[EXCERPT PROVIDED Boundary: Start]

SBA

Information | Process | Technology

EU e-Privacy Directive

This website uses cookies to manage authentication, navigation, and other functions. By using our website, you agree that we can place these types of cookies on your device.

You have declined cookies. This decision can be reversed.

You have allowed cookies to be placed on your computer. This decision can be reversed.

Receiving You Loud and Clear

In 1982, early in my IT consulting career, a manufacturing client came to us to ask how microprocessor controls could be used to automate his machine shop lathes so that the operators could have both hands free to manipulate the tools and the object being shaped. The answer we came up with was voice control, using very new ultra-high tech dedicated audio-processing hardware which could store and recognise a vocabulary of twenty control words. Thirty-five years ago the idea of being able to talk to a computer was, for pretty much all of us, science fiction.

 

 

Technology moves fast however, and by 1987 a properly trained speech recognition system (and training it to your voice could take many, many hours) could basically recognise most common dictionary words, meaning that one could, with a lot of patience, carefully dictate text to the computer with 80% to 90% recognition accuracy. As the “inventor” of the first real-time translation system in the world, working for ITT’s European Research Centre, I was even able to talk to a computer, and have it translate my speech. My competitors at BT’s research labs promised to deliver the same capability for telephone calls, but that was really stretching the technology of the day way too far and they didn’t deliver it into public service. 

 

From this you may realise that speech recognition technology has been with us for a long time, but using it used to be a right pain and meant many (tens to hundreds) of hours “training” the computer to recognise words the way you personally spoke them.

 

Fast forward to 2011, and Apple introduced Siri, a speech-recognition system which doesn’t require extensive training for each user because it was built upon thirty years of technological evolution. You can speak commands to Siri with a high probability that it will be able to recognise your words the first time you use it. More recently Amazon have introduced their Echo device and Alexa software enabling voice control “out of the box” at home for domestic systems and shopping. Google have a similar technology, as do Microsoft. Speech recognition is now a mass-market consumer technology.

[EXCERPT PROVIDED Boundary: End]

▶ **TO DO**
• a. Rewrite the paragraph of the speech recognition post above that begins "Technology moves fast however" as a short bulleted list, keeping its main facts.
• b. Answer these questions from the speech recognition post above:
(i) How many control words could the 1982 audio-processing hardware store and recognise?
(ii) What range of recognition accuracy is given for dictation in 1987?
(iii) In what year did Apple introduce Siri?

[DATA SECTION Boundary: Start]

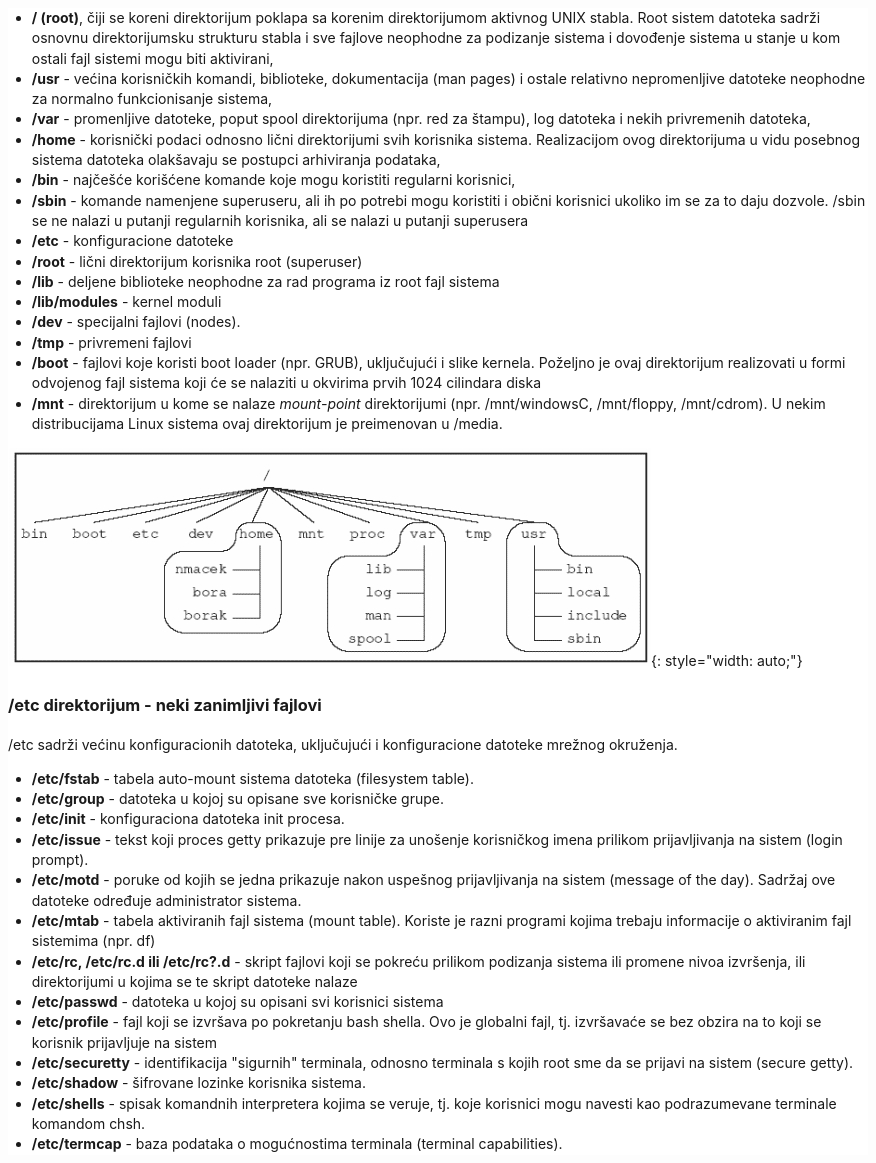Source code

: * **/ (root)**, čiji se koreni direktorijum poklapa sa korenim direktorijumom aktivnog UNIX stabla. Root sistem datoteka sadrži osnovnu direktorijumsku strukturu stabla i sve fajlove neophodne za podizanje sistema i dovođenje sistema u stanje u kom ostali fajl sistemi mogu biti aktivirani,
* **/usr** - većina korisničkih komandi, biblioteke, dokumentacija (man pages) i ostale relativno nepromenljive datoteke neophodne za normalno funkcionisanje sistema,
* **/var** - promenljive datoteke, poput spool direktorijuma (npr. red za štampu), log datoteka i nekih privremenih datoteka,
* **/home** - korisnički podaci odnosno lični direktorijumi svih korisnika sistema. Realizacijom ovog direktorijuma u vidu posebnog sistema datoteka olakšavaju se postupci arhiviranja podataka,
* **/bin** - najčešće korišćene komande koje mogu koristiti regularni korisnici,
* **/sbin** - komande namenjene superuseru, ali ih po potrebi mogu koristiti i obični korisnici ukoliko im se za to daju dozvole. /sbin se ne nalazi u putanji regularnih korisnika, ali se nalazi u putanji superusera
* **/etc** - konfiguracione datoteke
* **/root** - lični direktorijum korisnika root (superuser)
* **/lib** - deljene biblioteke neophodne za rad programa iz root fajl sistema
* **/lib/modules** - kernel moduli
* **/dev** - specijalni fajlovi (nodes).
* **/tmp** - privremeni fajlovi
* **/boot** - fajlovi koje koristi boot loader (npr. GRUB), uključujući i slike kernela. Poželjno je ovaj direktorijum realizovati u formi odvojenog fajl sistema koji će se nalaziti u okvirima prvih 1024 cilindara diska
* **/mnt** - direktorijum u kome se nalaze *mount-point* direktorijumi (npr. /mnt/windowsC, /mnt/floppy, /mnt/cdrom). U nekim distribucijama Linux sistema ovaj direktorijum je preimenovan u /media.

![Aktivno UNIX stablo.](/assets/os1/aktivnoStablo.jpg "Aktivno UNIX stablo."){: style="width: auto;"}

### /etc direktorijum - neki zanimljivi fajlovi

/etc sadrži većinu konfiguracionih datoteka, uključujući i konfiguracione datoteke mrežnog okruženja.

* **/etc/fstab** - tabela auto-mount sistema datoteka (filesystem table).
* **/etc/group** - datoteka u kojoj su opisane sve korisničke grupe.
* **/etc/init** - konfiguraciona datoteka init procesa.
* **/etc/issue** - tekst koji proces getty prikazuje pre linije za unošenje korisničkog imena prilikom prijavljivanja na sistem (login prompt).
* **/etc/motd** - poruke od kojih se jedna prikazuje nakon uspešnog prijavljivanja na sistem (message of the day). Sadržaj ove datoteke određuje administrator sistema.
* **/etc/mtab** - tabela aktiviranih fajl sistema (mount table). Koriste je razni programi kojima trebaju informacije o aktiviranim fajl sistemima (npr. df)
* **/etc/rc, /etc/rc.d ili /etc/rc?.d** - skript fajlovi koji se pokreću prilikom podizanja sistema ili promene nivoa izvršenja, ili direktorijumi u kojima se te skript datoteke nalaze
* **/etc/passwd** - datoteka u kojoj su opisani svi korisnici sistema
* **/etc/profile** - fajl koji se izvršava po pokretanju bash shella. Ovo je globalni fajl, tj. izvršavaće se bez obzira na to koji se korisnik prijavljuje na sistem
* **/etc/securetty** - identifikacija "sigurnih" terminala, odnosno terminala s kojih root sme da se prijavi na sistem (secure getty).
* **/etc/shadow** - šifrovane lozinke korisnika sistema.
* **/etc/shells** - spisak komandnih interpretera kojima se veruje, tj. koje korisnici mogu navesti kao podrazumevane terminale komandom chsh.
* **/etc/termcap** - baza podataka o mogućnostima terminala (terminal capabilities).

[DATA SECTION Boundary: End]

▶ **RESULTS IN ORDER**
• a.
- By 1987, a properly trained speech recognition system could recognise most common dictionary words.
- Training a system to a user's voice could take many hours.
- With patience, text could be dictated at 80% to 90% recognition accuracy.
- While working for ITT's European Research Centre, the author invented the world's first real-time translation system, which translated spoken input.
- Competitors at BT's research labs promised the same capability for telephone calls but did not deliver it into public service, as it stretched the technology of the day too far.

• b.
(i) Twenty.
(ii) 80% to 90%.
(iii) 2011.